Could you recast the lines as a numbered list, starting with the very first line and going on through the line with "דופק החינוך", skipping blank lines and leaving out the pictures?

--

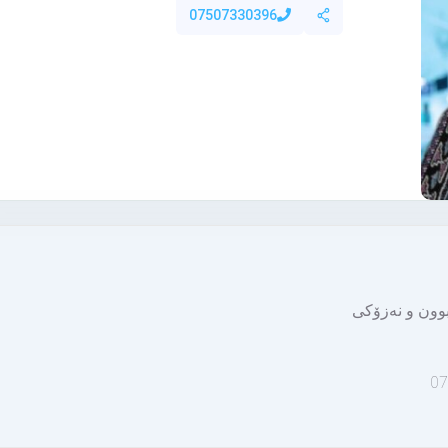
07507330396
بوون و نەزۆکی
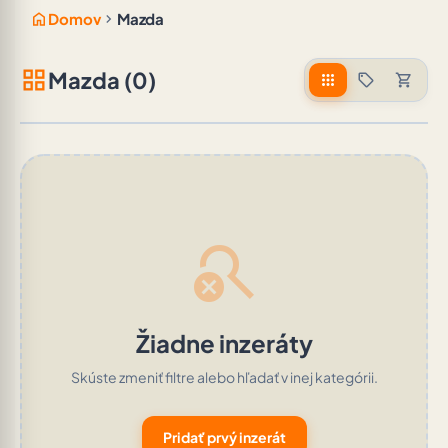
home
chevron_right
Domov
Mazda
grid_view
Mazda (0)
apps
sell
shopping_cart
search_off
Žiadne inzeráty
Skúste zmeniť filtre alebo hľadať v inej kategórii.
Pridať prvý inzerát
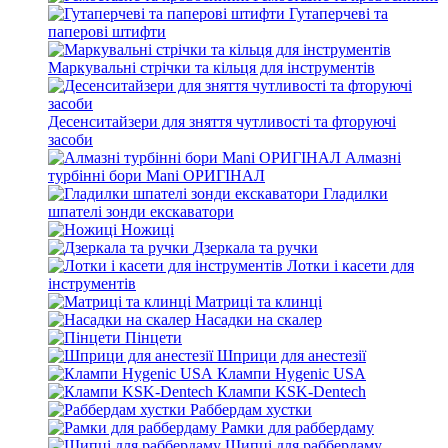
Гутаперчеві та
паперові штифти
Маркувальні стрічки та кільця для інструментів
Десенситайзери для зняття чутливості та фторуючі
засоби
Алмазні
турбінні бори Mani ОРИГІНАЛ
Гладилки
шпателі зонди екскаватори
Ножиці
Дзеркала та ручки
Лотки і касети для
інструментів
Матриці та клинці
Насадки на скалер
Пінцети
Шприци для анестезії
Клампи Hygenic USA
Клампи KSK-Dentech
Раббердам хустки
Рамки для раббердаму
Щипці для раббердаму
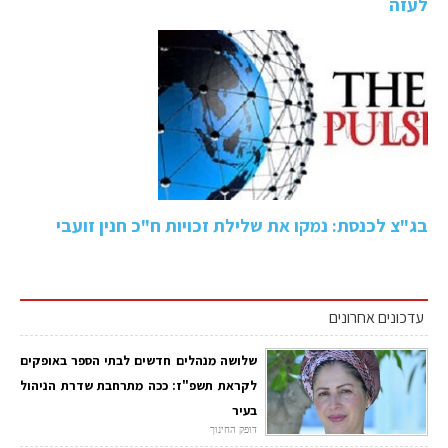
לעזה
בג"צ לכנסת: נמקו את שלילת זכויות ח"כ חנין זועבי
עדכונים אחרונים
שלושה מנהלים חדשים לבתי הספר באופקים
לקראת תשפ"ז: ככה מתרחבת שדרת הניהול
בעיר
דופק החינוך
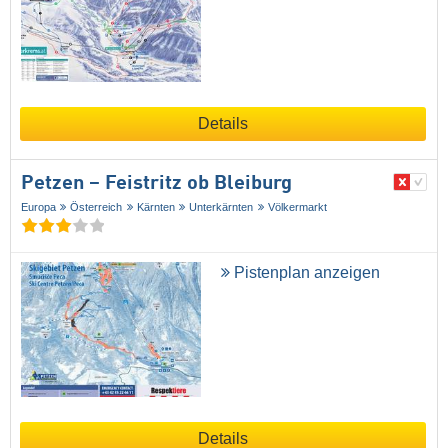
Details
Petzen – Feistritz ob Bleiburg
Europa
Österreich
Kärnten
Unterkärnten
Völkermarkt
Pistenplan anzeigen
Details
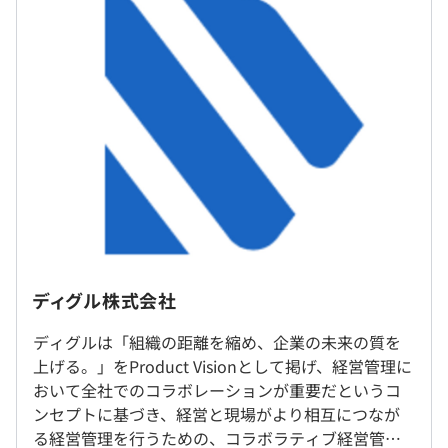
年俸制：月給66万〜
Terraform
（※
想定年収
は年収提示額を保証するものではありません）
フレックスタイム制（コアタイム10:00-15:00）
休憩時間：休憩60分
平均残業時間：平均15時間／月
ディグル株式会社
ディグルは「組織の距離を縮め、企業の未来の質を
就業場所の変更範囲
上げる。」をProduct Visionとして掲げ、経営管理に
＜雇入時＞
・土曜日・日曜日・祝日・夏季休暇・冬期休暇・その他会
おいて全社でのコラボレーションが重要だというコ
東京本社、および自宅
社で定めた休日
ンセプトに基づき、経営と現場がより相互につなが
＜変更範囲＞
・有給休暇：入社時点5日、半日単位での取得可
る経営管理を行うための、コラボラティブ経営管理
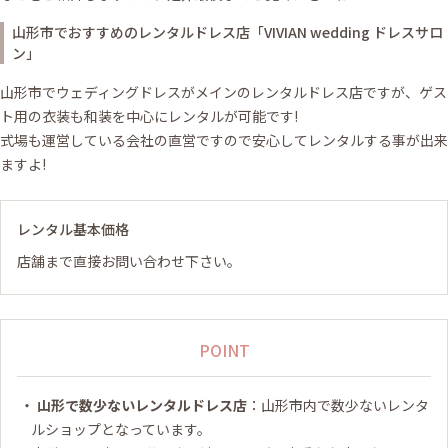
山形市でおすすめのレンタルドレス店「VIVIAN wedding ドレスサロ
ン」
山形市でウェディングドレスがメインのレンタルドレス店ですが、ゲス
ト用の衣装も和装を中心にレンタルが可能です!
式場も運営している会社の直営ですので安心してレンタルする事が出来
ますよ!
レンタル基本価格
店舗まで直接お問い合わせ下さい。
POINT
山形で数少ないレンタルドレス店
：山形市内で数少ないレンタ
ルショップとなっています。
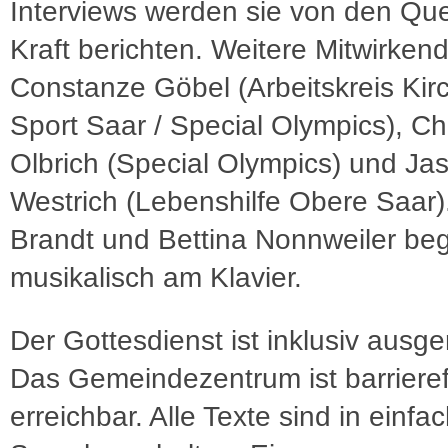
Interviews werden sie von den Quel
Kraft berichten. Weitere Mitwirken
Constanze Göbel (Arbeitskreis Kir
Sport Saar / Special Olympics), Chr
Olbrich (Special Olympics) und Ja
Westrich (Lebenshilfe Obere Saar)
Brandt und Bettina Nonnweiler beg
musikalisch am Klavier.
Der Gottesdienst ist inklusiv ausger
Das Gemeindezentrum ist barrieref
erreichbar. Alle Texte sind in einfa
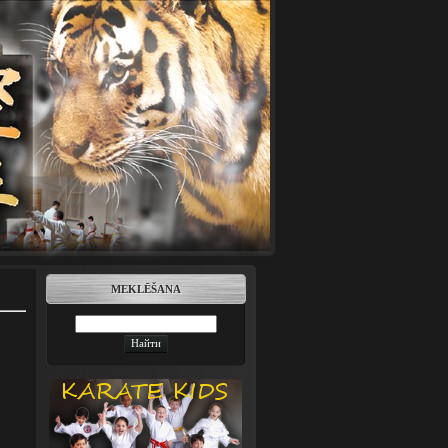
MEKLĒŠANA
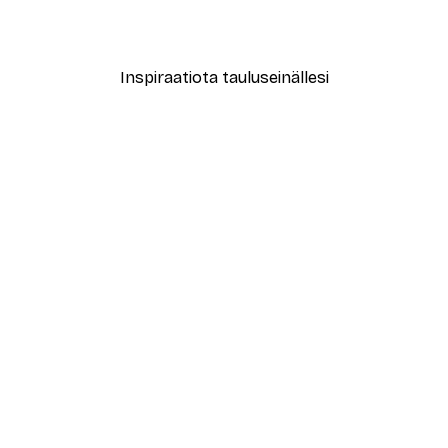
Alkaen 4,52 €
6,45 €
Inspiraatiota tauluseinällesi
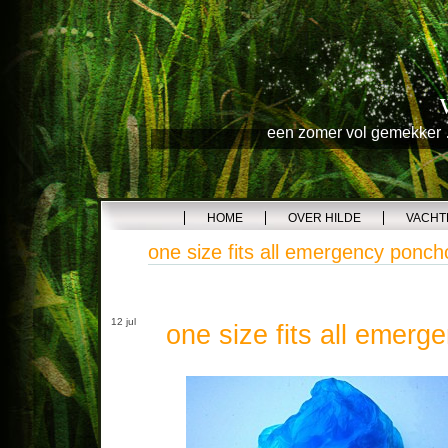
een zomer vol gemekker …
HOME
OVER HILDE
VACHT
one size fits all emergency ponch
12 jul
one size fits all emer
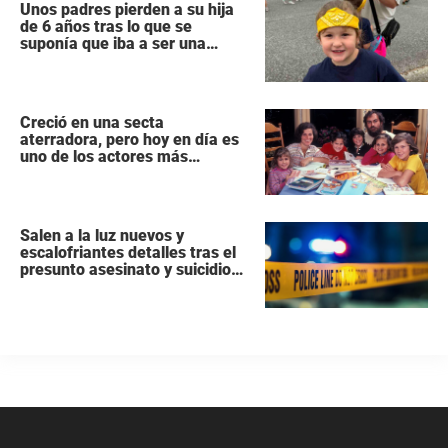
Unos padres pierden a su hija
de 6 años tras lo que se
suponía que iba a ser una
intervención «rutinaria»
Creció en una secta
aterradora, pero hoy en día es
uno de los actores más
populares y ricos de Hollywood
Salen a la luz nuevos y
escalofriantes detalles tras el
presunto asesinato y suicidio
de una familia de siete
miembros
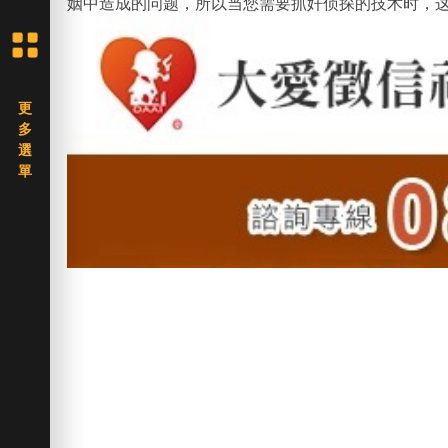
姻中造成的问题，所以当您需要抓奸侦探的技术时，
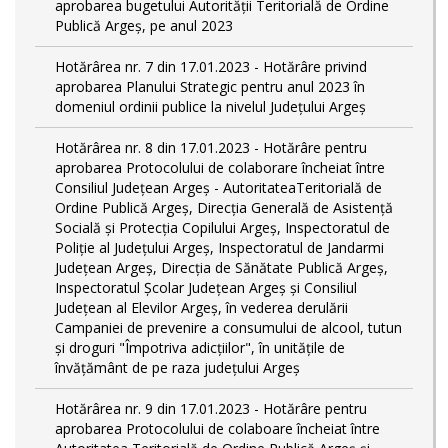
aprobarea bugetului Autorității Teritorială de Ordine
Publică Argeș, pe anul 2023
Hotărârea nr. 7 din 17.01.2023 - Hotărâre privind
aprobarea Planului Strategic pentru anul 2023 în
domeniul ordinii publice la nivelul Judeţului Argeş
Hotărârea nr. 8 din 17.01.2023 - Hotărâre pentru
aprobarea Protocolului de colaborare încheiat între
Consiliul Județean Argeș - AutoritateaTeritorială de
Ordine Publică Argeş, Direcţia Generală de Asistenţă
Socială şi Protecţia Copilului Argeş, Inspectoratul de
Poliţie al Judeţului Argeş, Inspectoratul de Jandarmi
Judeţean Argeş, Direcția de Sănătate Publică Argeș,
Inspectoratul Școlar Județean Argeș și Consiliul
Județean al Elevilor Argeș, în vederea derulării
Campaniei de prevenire a consumului de alcool, tutun
și droguri "Împotriva adicțiilor", în unitățile de
învățământ de pe raza județului Argeș
Hotărârea nr. 9 din 17.01.2023 - Hotărâre pentru
aprobarea Protocolului de colaboare încheiat între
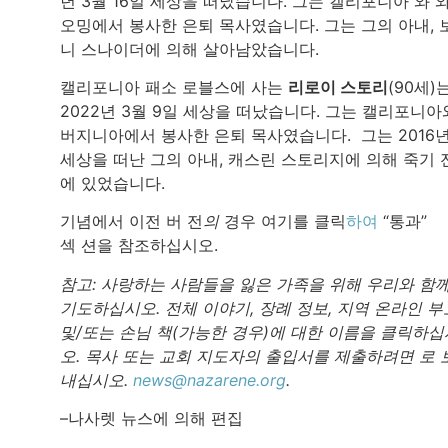
년 3월 16일 세상을 떠났습니다. 그는 캘리포니아 와 
오밍에서 봉사한 은퇴 목사였습니다. 그는 그의 아내, 
니 스나이더에 의해 살아남았습니다.
캘리포니아 패소 로블스에 사는
리로이 스토리
(90세)
2022년 3월 9일 세상을 떠났습니다. 그는 캘리포니아
버지니아에서 봉사한 은퇴 목사였습니다. 그는 2016
세상을 떠난 그의 아내, 캐스린 스토리지에 의해 죽기 
에 있었습니다.
기념에서 이전 버 전
의
경우 여기를 클릭
하여
“통과”
섹 션을 참조하십시오.
참고: 사랑하는 사람들을 잃은 가족을 위해 우리와 함
기도하십시오. 전체 이야기, 장례 정보, 지역 온라인 부
및/또는 손님 책(가능한 경우)에 대한 이름을 클릭하십
오. 목사 또는 교회 지도자의 출입서를 제출하려면 로 
내십시오.
news@nazarene.org
.
–나사렛 뉴스에 의해 편집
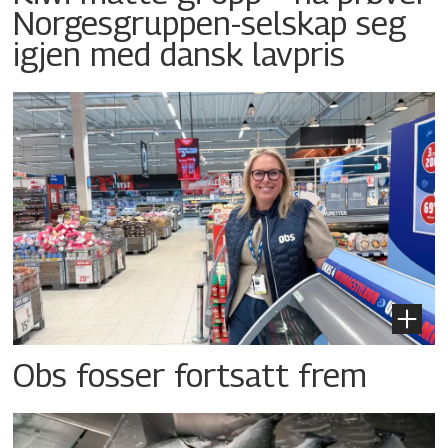
Norgesgruppen-selskap seg
igjen med dansk lavpris
Obs fosser fortsatt frem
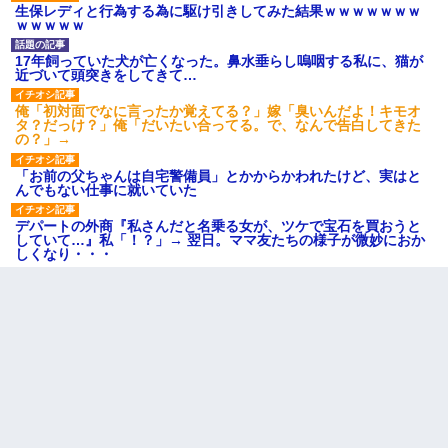
生保レディと行為する為に駆け引きしてみた結果ｗｗｗｗｗｗｗ
ｗｗｗｗｗ
17年飼っていた犬が亡くなった。鼻水垂らし嗚咽する私に、猫が
近づいて頭突きをしてきて…
俺「初対面でなに言ったか覚えてる？」嫁「臭いんだよ！キモオ
タ？だっけ？」俺「だいたい合ってる。で、なんで告白してきた
の？」→
「お前の父ちゃんは自宅警備員」とかからかわれたけど、実はと
んでもない仕事に就いていた
デパートの外商『私さんだと名乗る女が、ツケで宝石を買おうと
していて…』私「！？」→ 翌日。ママ友たちの様子が微妙におか
しくなり・・・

--

[Problem solution]:
1. 07507330396
2. بوون و نەزۆکی
3. home
4. chevron_right
5. Domov
6. Mazda
7. grid_view
8. Mazda (0)
9. apps
10. sell
11. shopping_cart
12. search_off
13. Žiadne inzeráty
14. Skúste zmeniť filtre alebo hľadať v inej kategórii.
15. Pridať prvý inzerát
16. Гутаперчеві та
17. паперові штифти
18. Маркувальні стрічки та кільця для інструментів
19. Десенситайзери для зняття чутливості та фторуючі
20. засоби
21. Алмазні
22. турбінні бори Mani ОРИГІНАЛ
23. Гладилки
24. шпателі зонди екскаватори
25. Ножиці
26. Дзеркала та ручки
27. Лотки і касети для
28. інструментів
29. Матриці та клинці
30. Насадки на скалер
31. Пінцети
32. Шприци для анестезії
33. Клампи Hygenic USA
34. Клампи KSK-Dentech
35. Раббердам хустки
36. Рамки для раббердаму
37. Щипці для раббердаму
38. לעזה
39. בג"צ לכנסת: נמקו את שלילת זכויות ח"כ חנין זועבי
40. עדכונים אחרונים
41. שלושה מנהלים חדשים לבתי הספר באופקים
42. לקראת תשפ"ז: ככה מתרחבת שדרת הניהול
43. בעיר
44. דופק החינוך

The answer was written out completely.